The Virginia Governor's Mansion, better known as the Executive Mansion, is located in Richmond, Virginia on Capitol Square and serves as the official residence of the Governor of the Commonwealth of Virginia. Designed by Alexander Parris, it is the oldest occupied governor's mansion in the United States. It has served as the home of Virginia governors and their families since 1813. This mansion is both a Virginia and a National Historic Landmark, and has had a successive number of renovations and expansions over the 20th century.

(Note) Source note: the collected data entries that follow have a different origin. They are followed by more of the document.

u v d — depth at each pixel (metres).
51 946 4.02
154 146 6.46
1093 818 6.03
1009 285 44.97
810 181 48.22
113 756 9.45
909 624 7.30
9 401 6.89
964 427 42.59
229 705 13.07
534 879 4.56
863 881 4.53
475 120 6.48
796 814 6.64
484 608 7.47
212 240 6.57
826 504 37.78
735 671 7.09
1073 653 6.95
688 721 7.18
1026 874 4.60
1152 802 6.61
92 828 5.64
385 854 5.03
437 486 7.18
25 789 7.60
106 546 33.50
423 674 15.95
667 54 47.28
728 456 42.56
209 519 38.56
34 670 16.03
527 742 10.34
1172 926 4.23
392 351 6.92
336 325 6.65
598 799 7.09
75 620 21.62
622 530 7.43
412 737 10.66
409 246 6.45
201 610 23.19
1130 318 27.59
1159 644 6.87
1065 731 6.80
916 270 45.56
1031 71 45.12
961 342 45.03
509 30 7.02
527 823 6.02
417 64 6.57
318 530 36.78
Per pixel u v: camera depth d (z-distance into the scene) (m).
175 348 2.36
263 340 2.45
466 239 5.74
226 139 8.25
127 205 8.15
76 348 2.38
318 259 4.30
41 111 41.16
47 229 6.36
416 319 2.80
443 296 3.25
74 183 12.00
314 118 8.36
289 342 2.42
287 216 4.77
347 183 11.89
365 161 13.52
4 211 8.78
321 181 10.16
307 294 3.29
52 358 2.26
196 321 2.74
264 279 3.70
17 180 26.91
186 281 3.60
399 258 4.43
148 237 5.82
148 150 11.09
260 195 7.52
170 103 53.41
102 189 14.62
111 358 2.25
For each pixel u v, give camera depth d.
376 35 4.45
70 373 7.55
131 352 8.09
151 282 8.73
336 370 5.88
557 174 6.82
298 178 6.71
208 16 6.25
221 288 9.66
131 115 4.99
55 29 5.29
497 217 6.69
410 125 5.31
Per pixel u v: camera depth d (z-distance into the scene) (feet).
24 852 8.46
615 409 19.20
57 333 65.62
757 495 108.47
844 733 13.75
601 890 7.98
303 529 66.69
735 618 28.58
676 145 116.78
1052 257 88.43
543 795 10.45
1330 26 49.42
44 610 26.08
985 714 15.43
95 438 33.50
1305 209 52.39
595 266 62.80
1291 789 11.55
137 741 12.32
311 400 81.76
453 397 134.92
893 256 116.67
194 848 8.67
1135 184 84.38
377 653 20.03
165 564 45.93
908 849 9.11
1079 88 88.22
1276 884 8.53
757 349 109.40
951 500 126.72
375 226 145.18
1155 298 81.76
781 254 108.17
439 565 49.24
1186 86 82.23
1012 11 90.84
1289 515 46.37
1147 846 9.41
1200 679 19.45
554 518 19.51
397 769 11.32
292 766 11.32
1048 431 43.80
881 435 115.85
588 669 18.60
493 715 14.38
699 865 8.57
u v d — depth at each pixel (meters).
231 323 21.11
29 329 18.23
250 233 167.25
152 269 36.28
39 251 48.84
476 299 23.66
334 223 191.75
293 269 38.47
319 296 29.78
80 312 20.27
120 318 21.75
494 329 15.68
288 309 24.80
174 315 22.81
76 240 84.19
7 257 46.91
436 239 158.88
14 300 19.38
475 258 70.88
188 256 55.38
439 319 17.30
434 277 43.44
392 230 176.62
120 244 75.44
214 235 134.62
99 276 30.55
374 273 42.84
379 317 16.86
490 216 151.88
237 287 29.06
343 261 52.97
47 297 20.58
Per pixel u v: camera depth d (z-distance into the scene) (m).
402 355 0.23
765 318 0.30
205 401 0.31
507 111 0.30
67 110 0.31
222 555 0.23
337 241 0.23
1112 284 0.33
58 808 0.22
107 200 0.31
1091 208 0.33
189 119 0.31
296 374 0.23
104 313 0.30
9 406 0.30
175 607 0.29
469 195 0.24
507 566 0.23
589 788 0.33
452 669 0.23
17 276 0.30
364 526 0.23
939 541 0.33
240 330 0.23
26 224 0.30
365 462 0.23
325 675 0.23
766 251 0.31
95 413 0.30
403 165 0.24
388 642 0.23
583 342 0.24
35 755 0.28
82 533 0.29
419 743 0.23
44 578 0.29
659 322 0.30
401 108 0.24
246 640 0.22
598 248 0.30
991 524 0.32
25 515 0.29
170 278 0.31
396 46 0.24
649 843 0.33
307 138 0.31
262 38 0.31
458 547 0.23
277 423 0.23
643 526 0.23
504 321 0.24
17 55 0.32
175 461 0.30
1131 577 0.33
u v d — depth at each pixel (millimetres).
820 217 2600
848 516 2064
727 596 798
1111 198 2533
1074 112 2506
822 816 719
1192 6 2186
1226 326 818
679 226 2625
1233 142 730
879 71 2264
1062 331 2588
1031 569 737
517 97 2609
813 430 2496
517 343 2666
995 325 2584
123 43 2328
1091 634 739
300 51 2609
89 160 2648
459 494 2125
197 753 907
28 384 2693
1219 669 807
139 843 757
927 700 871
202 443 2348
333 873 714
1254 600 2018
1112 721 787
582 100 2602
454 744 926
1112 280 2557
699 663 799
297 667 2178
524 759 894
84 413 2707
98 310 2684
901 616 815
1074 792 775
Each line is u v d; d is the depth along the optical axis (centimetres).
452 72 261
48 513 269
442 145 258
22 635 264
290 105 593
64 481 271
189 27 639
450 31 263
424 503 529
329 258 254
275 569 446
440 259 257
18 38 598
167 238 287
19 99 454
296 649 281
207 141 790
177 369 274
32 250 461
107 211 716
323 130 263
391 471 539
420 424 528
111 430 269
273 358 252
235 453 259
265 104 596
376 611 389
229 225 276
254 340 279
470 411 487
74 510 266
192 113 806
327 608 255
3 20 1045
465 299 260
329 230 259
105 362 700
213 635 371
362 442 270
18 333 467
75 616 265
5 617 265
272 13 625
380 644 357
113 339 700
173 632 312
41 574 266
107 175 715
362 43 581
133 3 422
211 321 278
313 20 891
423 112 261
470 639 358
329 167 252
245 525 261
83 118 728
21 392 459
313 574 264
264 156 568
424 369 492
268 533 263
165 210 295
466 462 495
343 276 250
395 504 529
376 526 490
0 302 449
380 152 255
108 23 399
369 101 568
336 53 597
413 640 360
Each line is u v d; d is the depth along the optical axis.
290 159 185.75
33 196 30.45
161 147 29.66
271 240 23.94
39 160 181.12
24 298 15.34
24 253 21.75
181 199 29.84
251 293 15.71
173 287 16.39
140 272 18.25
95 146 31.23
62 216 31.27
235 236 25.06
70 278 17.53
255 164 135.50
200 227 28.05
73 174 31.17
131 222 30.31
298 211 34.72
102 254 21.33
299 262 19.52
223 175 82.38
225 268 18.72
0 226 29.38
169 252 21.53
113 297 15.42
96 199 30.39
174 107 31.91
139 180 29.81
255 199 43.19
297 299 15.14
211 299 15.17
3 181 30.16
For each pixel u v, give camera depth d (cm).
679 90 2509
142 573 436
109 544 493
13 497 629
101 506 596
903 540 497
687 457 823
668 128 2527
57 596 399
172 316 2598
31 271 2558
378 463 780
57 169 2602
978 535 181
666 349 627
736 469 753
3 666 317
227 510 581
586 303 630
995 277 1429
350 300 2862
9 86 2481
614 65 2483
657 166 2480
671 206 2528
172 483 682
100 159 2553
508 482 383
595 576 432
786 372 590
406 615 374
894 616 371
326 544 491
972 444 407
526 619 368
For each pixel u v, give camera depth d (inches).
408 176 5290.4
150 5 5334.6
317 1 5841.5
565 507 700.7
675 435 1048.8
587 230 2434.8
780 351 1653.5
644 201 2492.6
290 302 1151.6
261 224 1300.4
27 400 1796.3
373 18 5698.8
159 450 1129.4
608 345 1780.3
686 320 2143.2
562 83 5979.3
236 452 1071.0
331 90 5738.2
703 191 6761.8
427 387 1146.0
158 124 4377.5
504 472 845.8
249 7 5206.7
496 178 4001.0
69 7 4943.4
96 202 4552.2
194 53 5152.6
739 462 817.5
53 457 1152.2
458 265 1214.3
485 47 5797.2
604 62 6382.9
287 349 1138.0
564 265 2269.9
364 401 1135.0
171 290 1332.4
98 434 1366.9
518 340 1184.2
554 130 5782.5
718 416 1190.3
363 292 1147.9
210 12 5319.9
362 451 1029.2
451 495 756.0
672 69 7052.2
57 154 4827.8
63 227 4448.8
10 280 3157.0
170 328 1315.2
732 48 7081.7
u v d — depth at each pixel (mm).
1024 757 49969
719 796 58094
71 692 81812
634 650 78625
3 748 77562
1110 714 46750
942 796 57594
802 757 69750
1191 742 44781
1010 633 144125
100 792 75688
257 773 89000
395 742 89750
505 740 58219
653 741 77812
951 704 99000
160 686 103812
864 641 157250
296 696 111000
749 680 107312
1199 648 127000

During the Civil War, it was a center of leadership because Richmond was the second capital of the Confederate States of America and Virginia's statehouse held offices for the Confederacy. Adjacent and immediately north of Capitol Square is the Court End neighborhood, which houses the White House of the Confederacy.

Contents

History

When Richmond became the capital of Virginia in 1779, there was no residence for the governor, but Thomas Jefferson rented one. The state was so poor that they could not pay the rent in time, so they blamed Jefferson for the problem. The state finally paid off their rent and built a residence for the governor on the site of the present building.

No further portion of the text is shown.